Material supplied below:

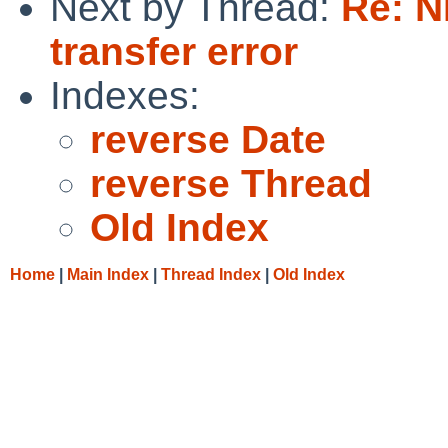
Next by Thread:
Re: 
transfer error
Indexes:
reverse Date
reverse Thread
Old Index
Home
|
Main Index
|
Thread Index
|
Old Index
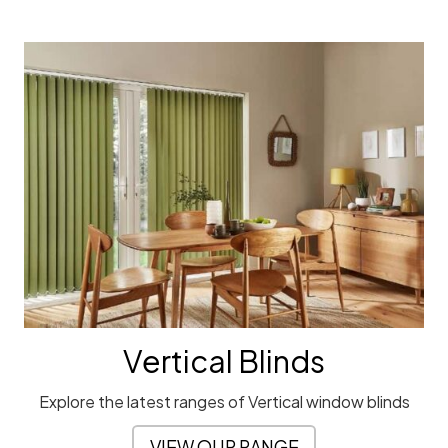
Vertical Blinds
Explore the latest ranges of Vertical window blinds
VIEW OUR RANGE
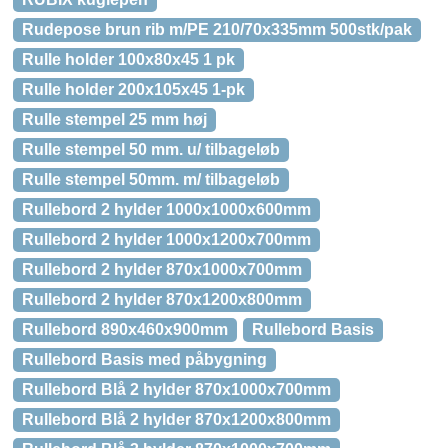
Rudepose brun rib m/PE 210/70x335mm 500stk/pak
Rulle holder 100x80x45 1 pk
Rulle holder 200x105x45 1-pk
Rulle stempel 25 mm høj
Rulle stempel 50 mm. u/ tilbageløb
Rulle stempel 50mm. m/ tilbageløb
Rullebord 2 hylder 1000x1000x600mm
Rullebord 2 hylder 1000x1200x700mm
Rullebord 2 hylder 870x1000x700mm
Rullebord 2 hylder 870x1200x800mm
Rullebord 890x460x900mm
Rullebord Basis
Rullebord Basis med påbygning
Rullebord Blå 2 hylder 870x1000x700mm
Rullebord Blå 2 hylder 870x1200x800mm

End of Material supplied.
Material supplied below:

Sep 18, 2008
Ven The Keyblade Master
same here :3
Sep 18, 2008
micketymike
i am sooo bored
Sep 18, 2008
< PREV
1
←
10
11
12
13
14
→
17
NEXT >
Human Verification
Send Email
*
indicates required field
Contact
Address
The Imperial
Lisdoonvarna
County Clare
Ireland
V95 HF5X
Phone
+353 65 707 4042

End of Material supplied.

(Work instructions) Go back to the listing above. Copy word for word the lines from the one with "Rulle holder 100x80x45 1 pk" through the one with "Rullebord Blå 2 hylder 870x1200x800mm", and nothing more.

(Your response)
Rulle holder 100x80x45 1 pk
Rulle holder 200x105x45 1-pk
Rulle stempel 25 mm høj
Rulle stempel 50 mm. u/ tilbageløb
Rulle stempel 50mm. m/ tilbageløb
Rullebord 2 hylder 1000x1000x600mm
Rullebord 2 hylder 1000x1200x700mm
Rullebord 2 hylder 870x1000x700mm
Rullebord 2 hylder 870x1200x800mm
Rullebord 890x460x900mm
Rullebord Basis
Rullebord Basis med påbygning
Rullebord Blå 2 hylder 870x1000x700mm
Rullebord Blå 2 hylder 870x1200x800mm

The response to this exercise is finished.